**LISTED RECORDS:**
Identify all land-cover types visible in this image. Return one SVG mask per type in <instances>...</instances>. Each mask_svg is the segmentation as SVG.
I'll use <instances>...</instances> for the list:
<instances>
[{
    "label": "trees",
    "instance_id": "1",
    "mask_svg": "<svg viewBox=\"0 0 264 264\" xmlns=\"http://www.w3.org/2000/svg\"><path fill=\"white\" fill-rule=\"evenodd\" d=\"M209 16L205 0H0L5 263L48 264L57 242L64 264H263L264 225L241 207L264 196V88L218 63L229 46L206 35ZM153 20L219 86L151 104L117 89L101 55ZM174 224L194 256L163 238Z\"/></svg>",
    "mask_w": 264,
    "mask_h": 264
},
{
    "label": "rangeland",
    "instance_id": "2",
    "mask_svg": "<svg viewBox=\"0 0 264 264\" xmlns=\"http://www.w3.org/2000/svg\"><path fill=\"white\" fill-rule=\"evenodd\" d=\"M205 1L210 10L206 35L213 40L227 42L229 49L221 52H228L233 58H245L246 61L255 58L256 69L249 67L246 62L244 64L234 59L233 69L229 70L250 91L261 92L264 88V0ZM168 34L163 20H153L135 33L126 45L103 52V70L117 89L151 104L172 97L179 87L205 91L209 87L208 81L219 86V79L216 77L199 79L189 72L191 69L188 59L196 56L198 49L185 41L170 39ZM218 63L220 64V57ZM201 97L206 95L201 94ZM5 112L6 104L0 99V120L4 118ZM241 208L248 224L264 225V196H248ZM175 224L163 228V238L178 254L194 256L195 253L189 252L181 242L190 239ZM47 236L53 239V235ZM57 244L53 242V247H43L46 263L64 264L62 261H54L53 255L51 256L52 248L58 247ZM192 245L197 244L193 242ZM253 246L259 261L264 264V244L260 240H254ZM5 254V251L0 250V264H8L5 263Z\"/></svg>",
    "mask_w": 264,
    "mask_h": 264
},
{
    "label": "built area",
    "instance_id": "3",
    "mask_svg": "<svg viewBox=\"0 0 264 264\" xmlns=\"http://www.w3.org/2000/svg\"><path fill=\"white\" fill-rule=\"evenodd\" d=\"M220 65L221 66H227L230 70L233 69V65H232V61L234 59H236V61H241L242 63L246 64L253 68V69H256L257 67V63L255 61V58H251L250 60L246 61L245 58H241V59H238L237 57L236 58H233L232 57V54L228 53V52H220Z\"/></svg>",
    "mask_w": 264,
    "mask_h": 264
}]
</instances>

**GIVEN INSTRUCTION:** Copy out every line of the rows above that contains the string "label".

**RIGHT ANSWER:**
    "label": "trees",
    "label": "rangeland",
    "label": "built area",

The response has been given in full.